| SET OF TASKS |
1) From the Google products text, output the part that begins at "Some Google services" and stops after "brand called Pixel.", copied word for word.
2) Answer these questions using the Google products text:
(a) In what year was Google Earth launched?
(b) Which brand replaced the Nexus line?
(c) What device did Google introduce in July 2013?

| TEXT PASSAGE |
========================================================================

Some Google services are not web-based. Google Earth, launched in 2005, allowed users to see high-definition satellite pictures from all over the world for free through a client software downloaded to their computers.
In January 2010, Google released Nexus One, the first Android phone under its own brand. It spawned a number of phones and tablets under the "Nexus" branding until its eventual discontinuation in 2016, replaced by a new brand called Pixel.
In July 2013, Google introduced the Chromecast dongle, which allows users to stream content from their smartphones to televisions.
In June 2014, Google announced Google Cardboard, a simple cardboard viewer that lets the user place their smartphone in a special front compartment to view virtual reality (VR) media.
Other hardware products include:
Nest, a series of voice assistant smart speakers that can answer voice queries, play music, find information from apps (calendar, weather etc.), and control third-party smart home appliances (users can tell it to turn on the lights, for example). The Google Nest line includes the original Google Home (later succeeded by the Nest Audio), the Google Home Mini (later succeeded by the Nest Mini), the Google Home Max, the Google Home Hub (later rebranded as the Nest Hub), and the Nest Hub Max.

========================================================================

| MATERIAL PROVIDED |
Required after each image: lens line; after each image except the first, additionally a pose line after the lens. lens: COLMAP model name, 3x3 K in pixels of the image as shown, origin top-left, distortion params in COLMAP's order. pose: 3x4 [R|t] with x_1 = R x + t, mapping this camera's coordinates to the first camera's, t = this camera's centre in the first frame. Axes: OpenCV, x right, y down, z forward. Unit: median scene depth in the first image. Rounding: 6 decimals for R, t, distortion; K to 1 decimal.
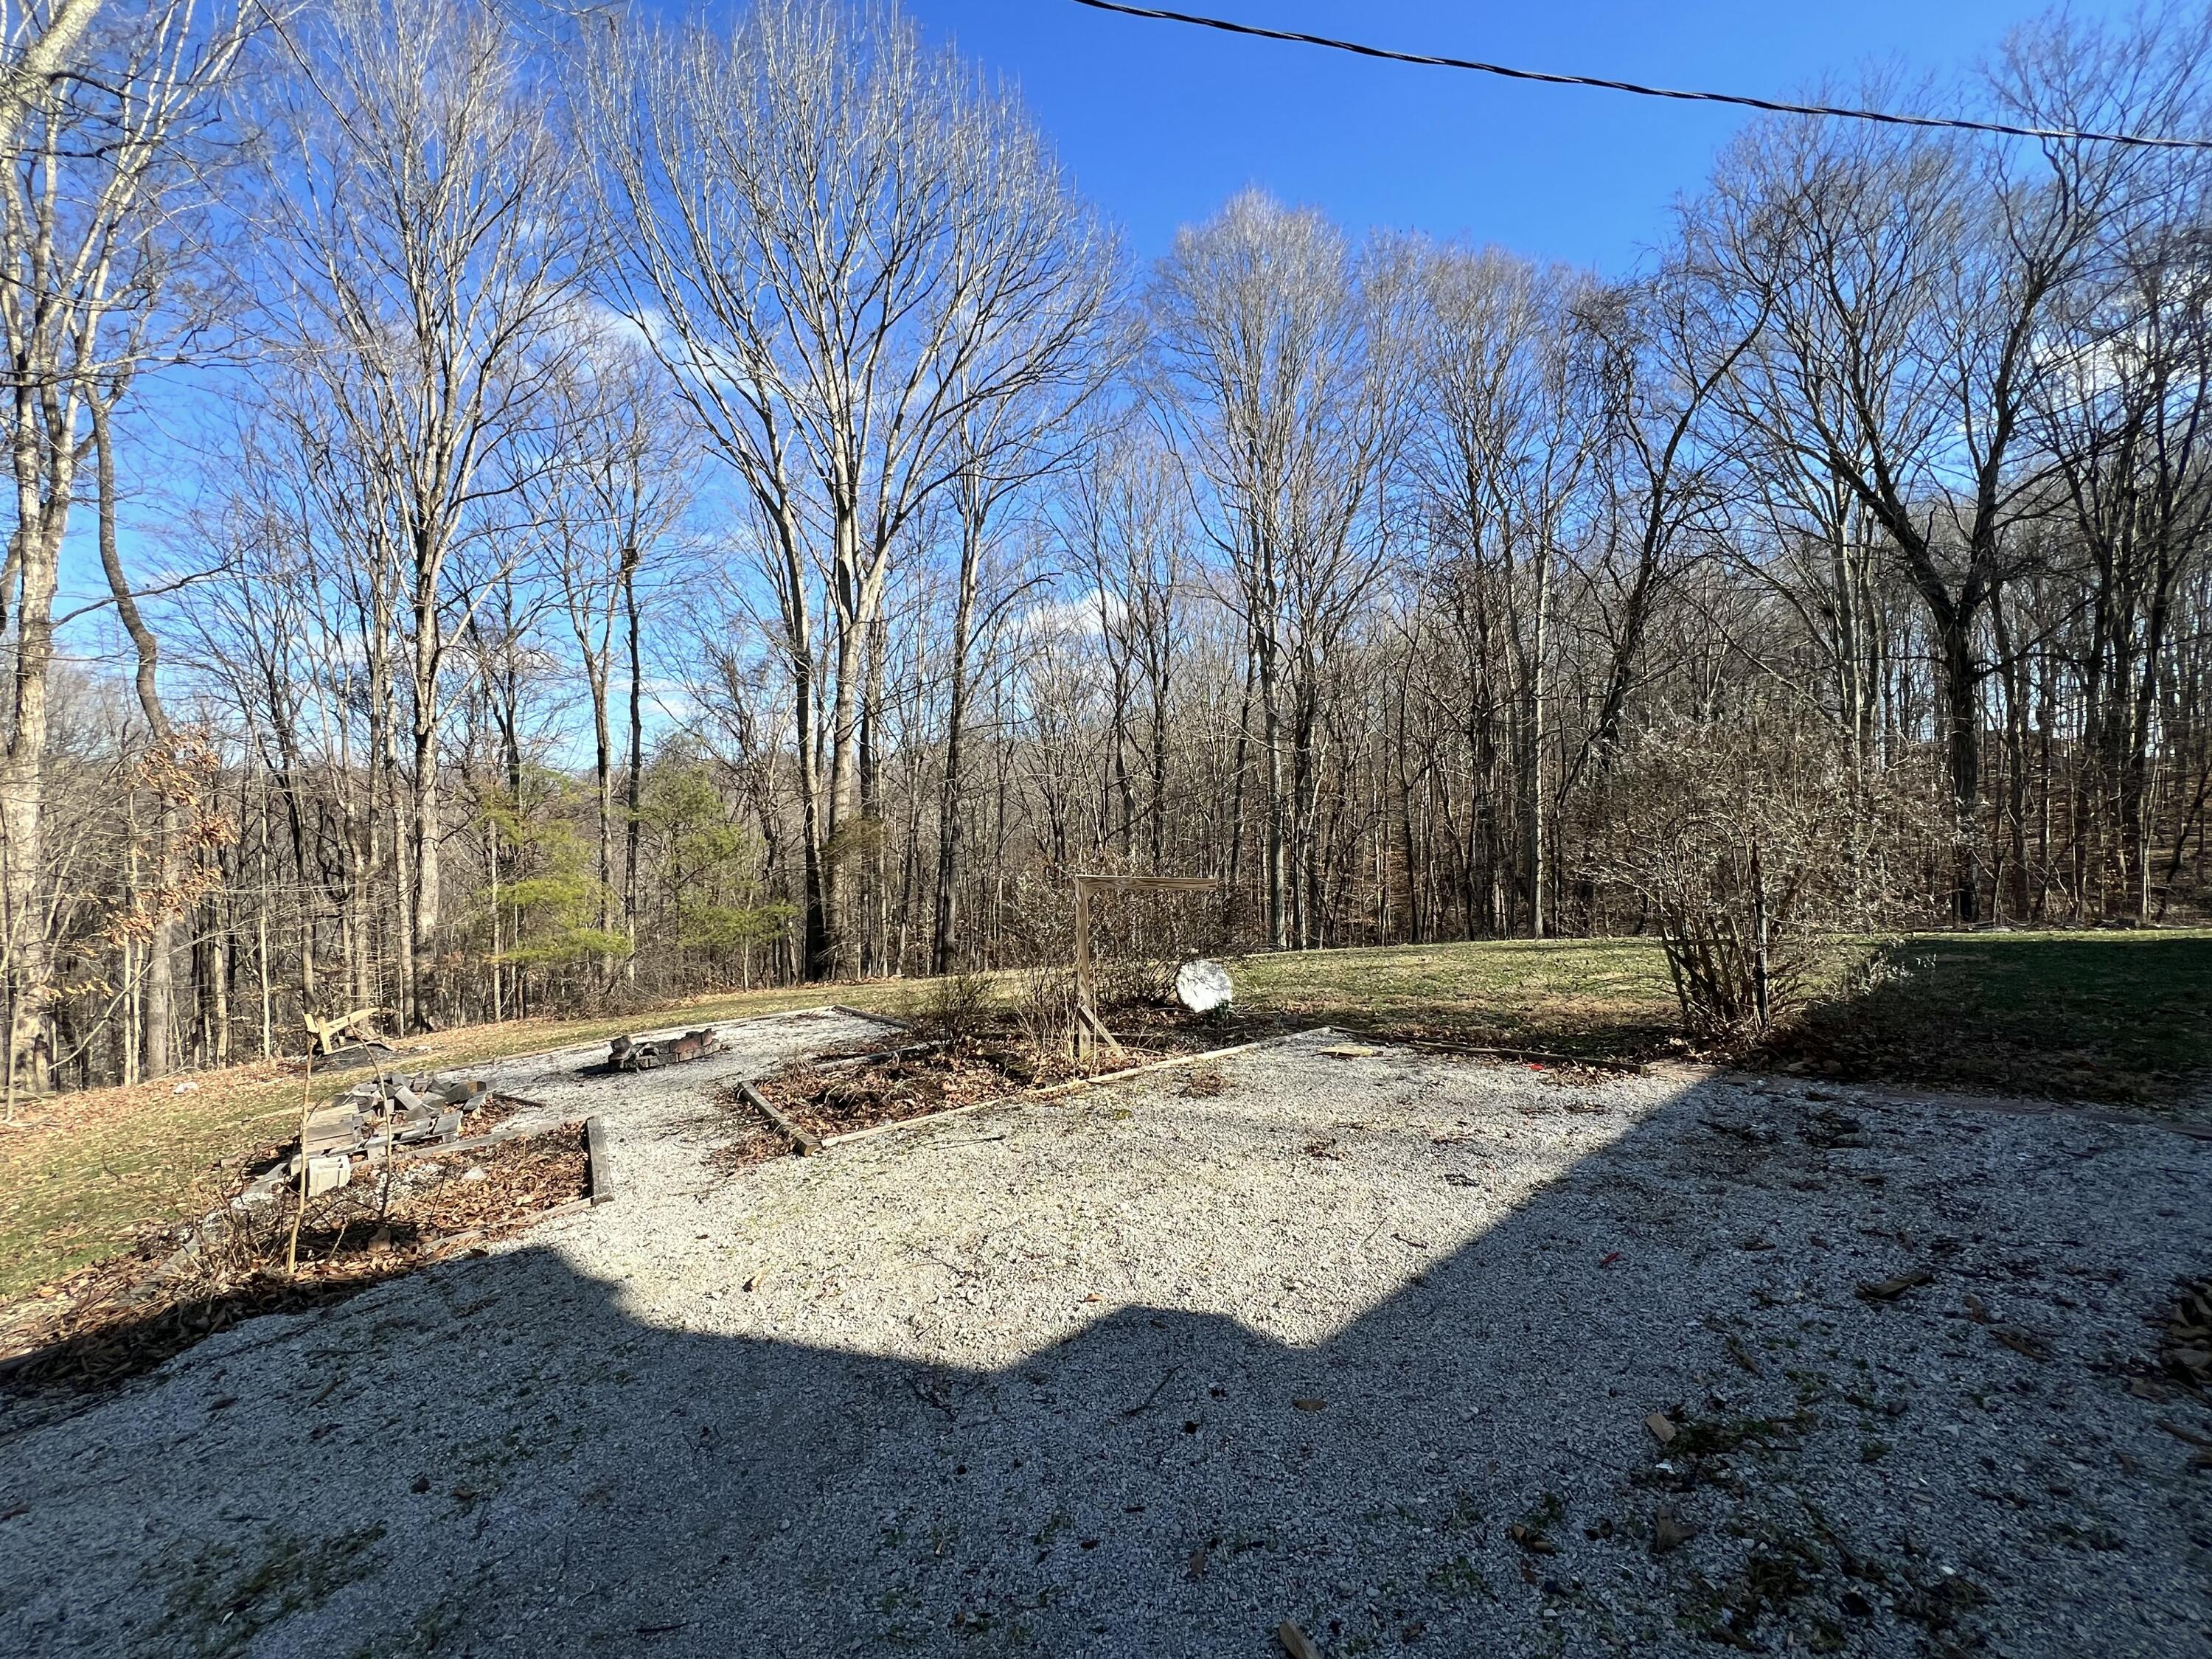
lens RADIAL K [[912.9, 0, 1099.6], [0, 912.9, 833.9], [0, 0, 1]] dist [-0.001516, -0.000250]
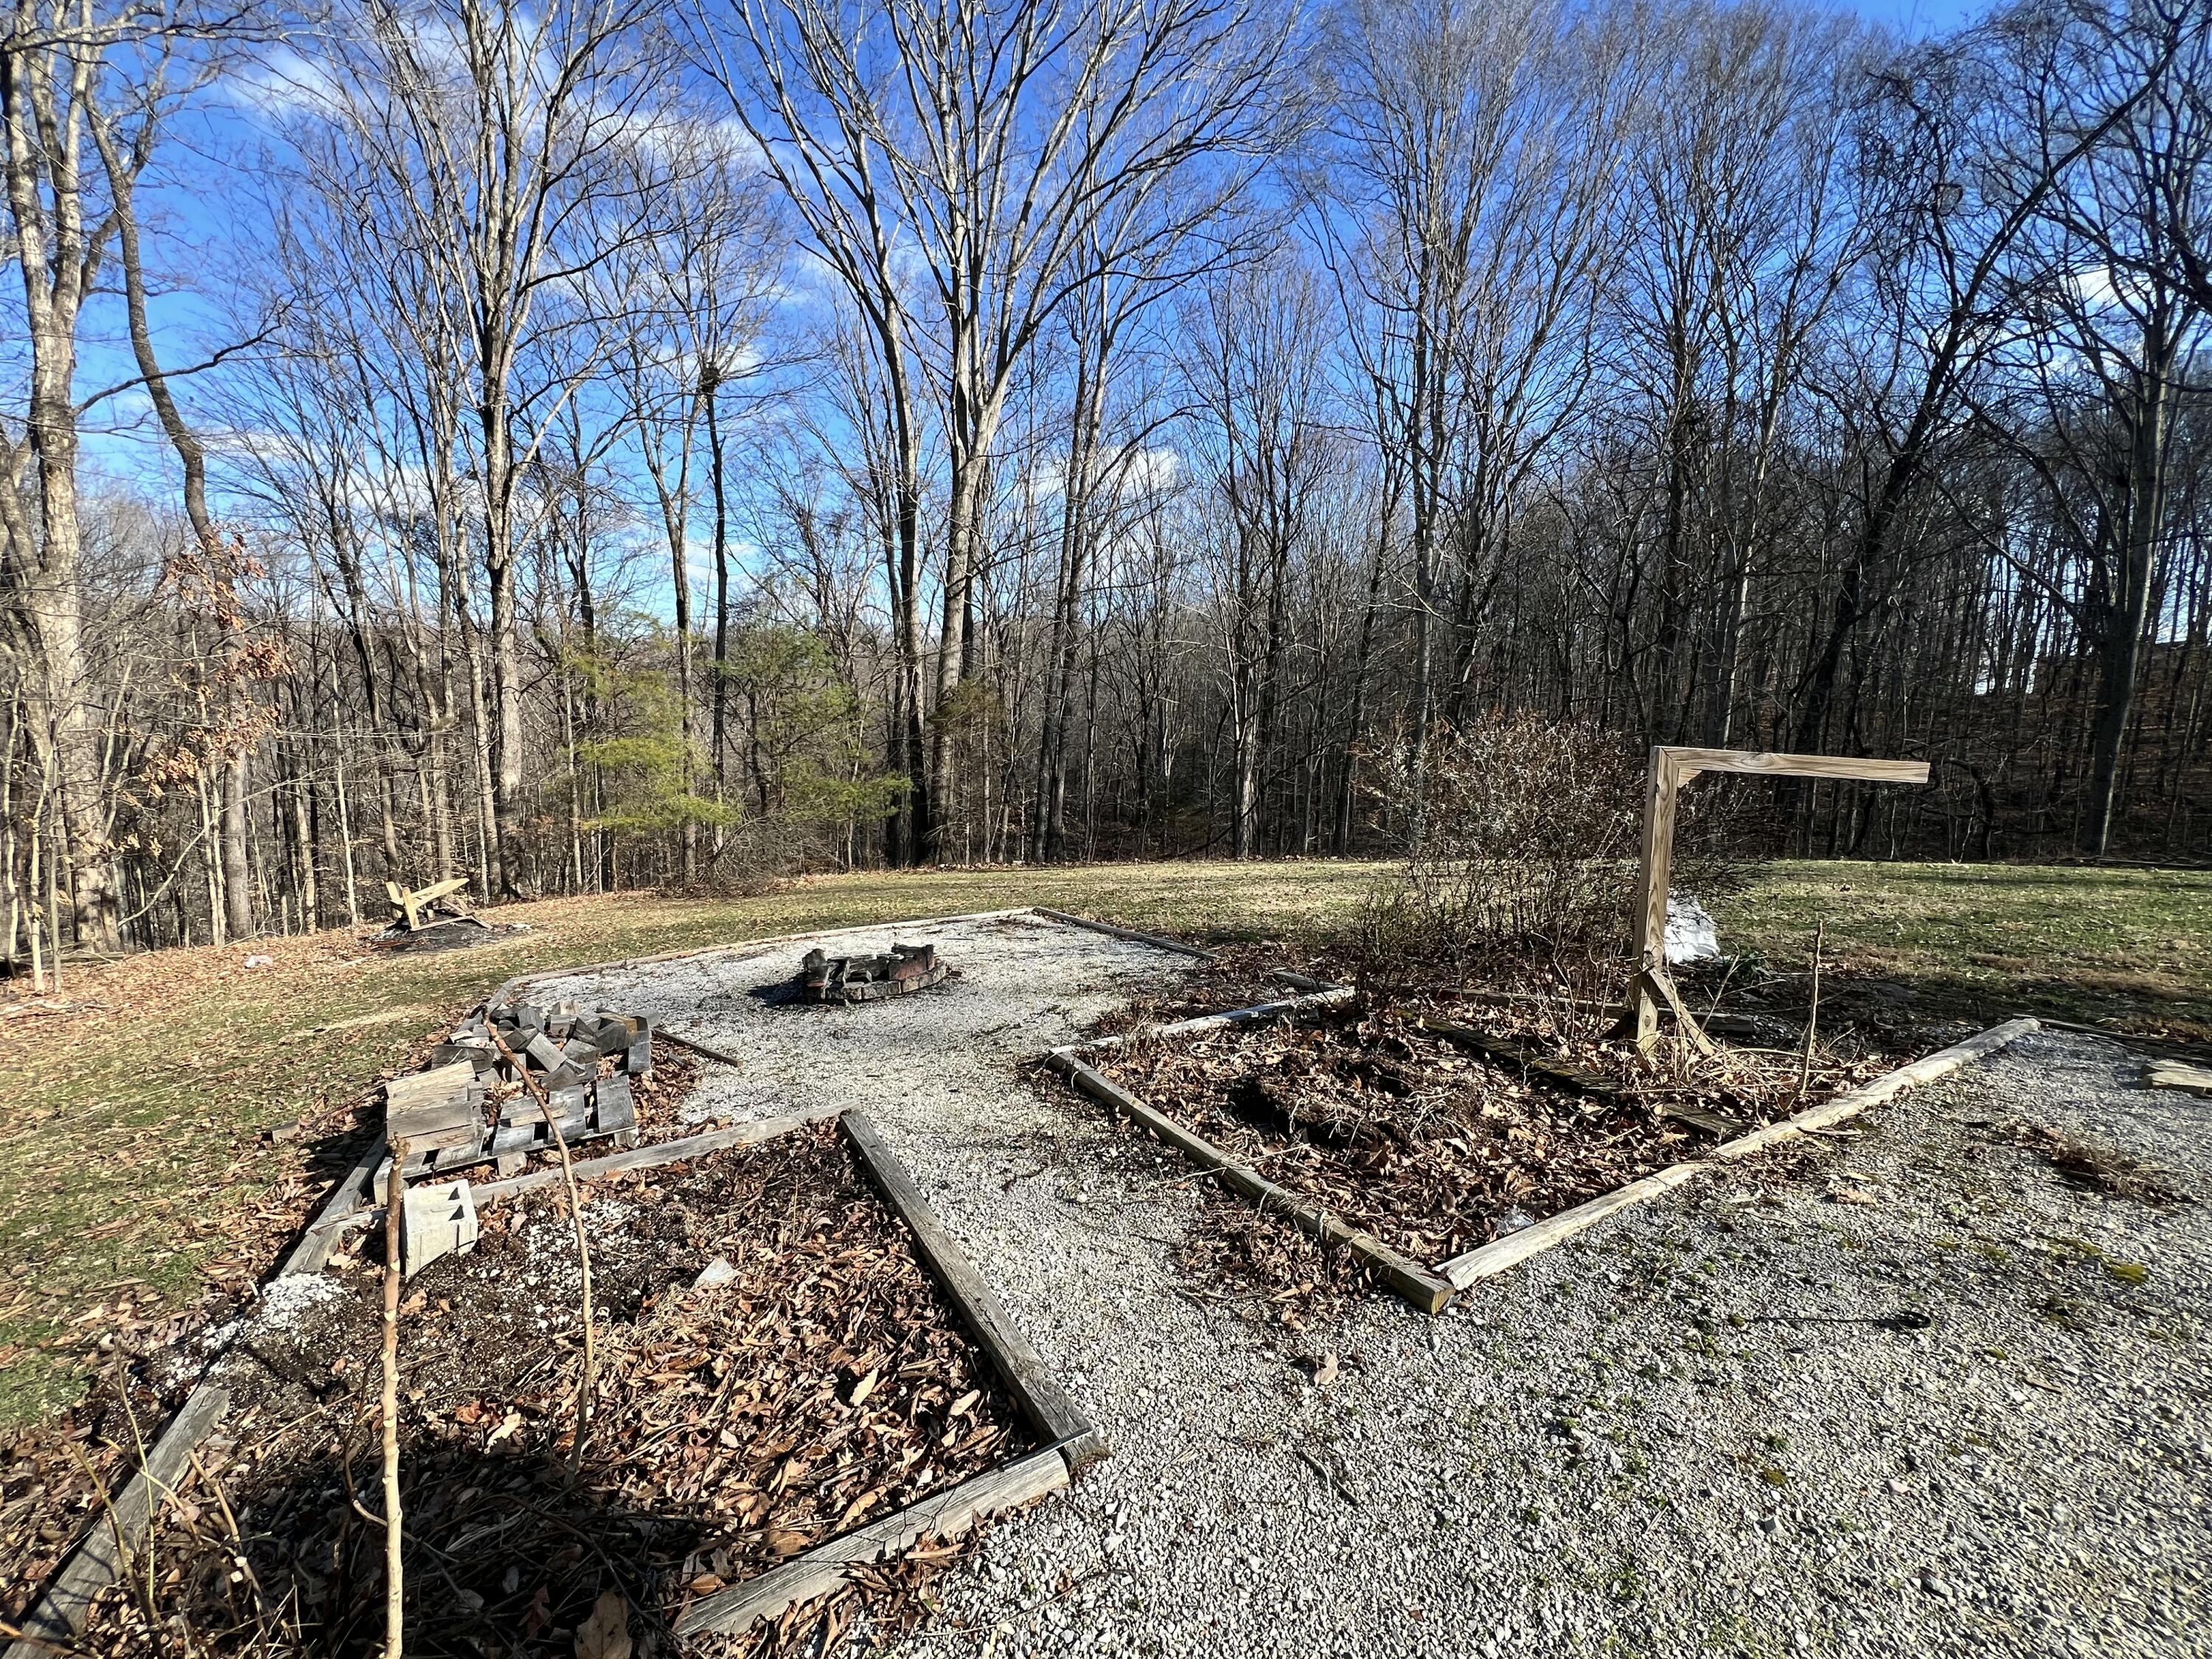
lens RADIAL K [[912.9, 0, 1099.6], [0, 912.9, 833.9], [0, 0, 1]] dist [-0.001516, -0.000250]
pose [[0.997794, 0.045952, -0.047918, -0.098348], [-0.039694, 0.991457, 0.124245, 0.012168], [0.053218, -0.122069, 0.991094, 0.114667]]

========================================================================

| EXPECTED RESULTS |
1)
Some Google services are not web-based. Google Earth, launched in 2005, allowed users to see high-definition satellite pictures from all over the world for free through a client software downloaded to their computers.
In January 2010, Google released Nexus One, the first Android phone under its own brand. It spawned a number of phones and tablets under the "Nexus" branding until its eventual discontinuation in 2016, replaced by a new brand called Pixel.

2)
(a) 2005
(b) Pixel
(c) The Chromecast dongle